Another finding from the 2017 survey was a prevailing belief that learning is a purely cognitive endeavour. However, preliminary results from the ISEE Assessment suggest that learning is not a solely cognitive process, but also a symbiotic process involving the cognitive, social and emotional (CSE) areas of development. Emotions play a key role in our learning and behaviour, and reciprocally, our emotions and behaviour influence what and how we learn. These findings suggest that any educational system in the future should align curricula, teaching practices and learning evaluations with this ‘whole brain’ notion of neural interconnectedness and combined cognitive, social and emotional learning.

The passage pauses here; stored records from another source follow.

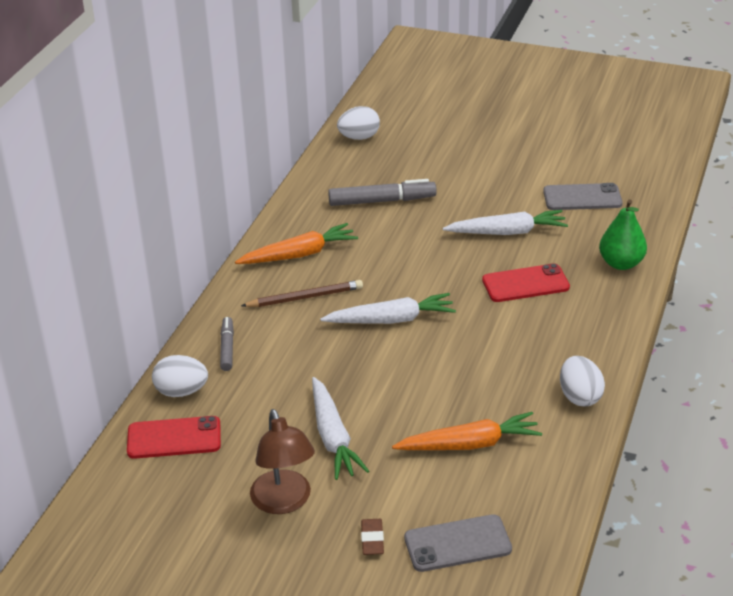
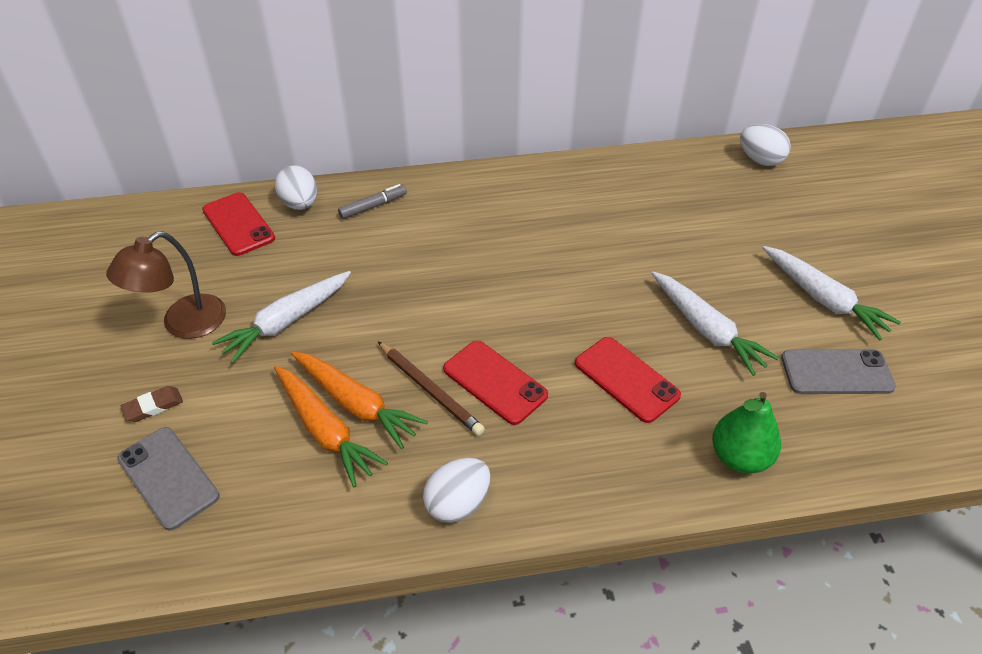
camera: 60 degrees right, 10 degrees up
orange carrot [235,223,358,264] -> orange carrot moved to [291,351,428,449]
brown pencil [241,280,363,307] -> brown pencil moved to [377,341,485,436]
white carrot [320,293,456,324] -> white carrot moved to [763,246,901,340]
grey marker [328,179,437,206] -> none
grey phone [543,183,623,210] -> grey phone turned 60 degrees counterclockwise [781,349,896,394]
none -> red phone [443,341,548,425]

Additionally, the 2021 UNESCO MGIEP publication on screen time and health highlights that widespread beliefs that digital mediums have negative health impacts on children are unfounded. On the contrary, the ISEE found that digital learning offers the possibility of a foremost educational experience through personalised learning features. An education system that affords each learner a multitude of learning modes, including not only text, but also audio and video, offers a richer, more engaging, immersive and experiential experience. It also allows learners to be evaluated on a continual basis, providing support when needed. The learner becomes their own ‘benchmark’ focusing on their own potentiality. This aligns with the concept of human flourishing, which calls for optimal continual development of the potentiality of each individual.

Science & evidence in policy

Policy not grounded in science and evidence is likely to perpetuate existing insufficient education systems. While participatory and democratic processes for policymaking are imperative, these must also be supported by good and rigorous evidence-based science. Such science findings require a thorough peer[1]review process conducted by a multidisciplinary and multicultural team; results must also be replicable. Lastly, a word of caution – science and evidence do not offer a 100% foolproof solution – these are not the sole hallmarks of good science.

Every recommendation must explicitly inform policymakers of the confidence or certainty of success and/or failure. Going forward, let’s chart an educational blueprint for present and future generations of learners that is based on evidence-based science and not reliant on anecdotal data and information.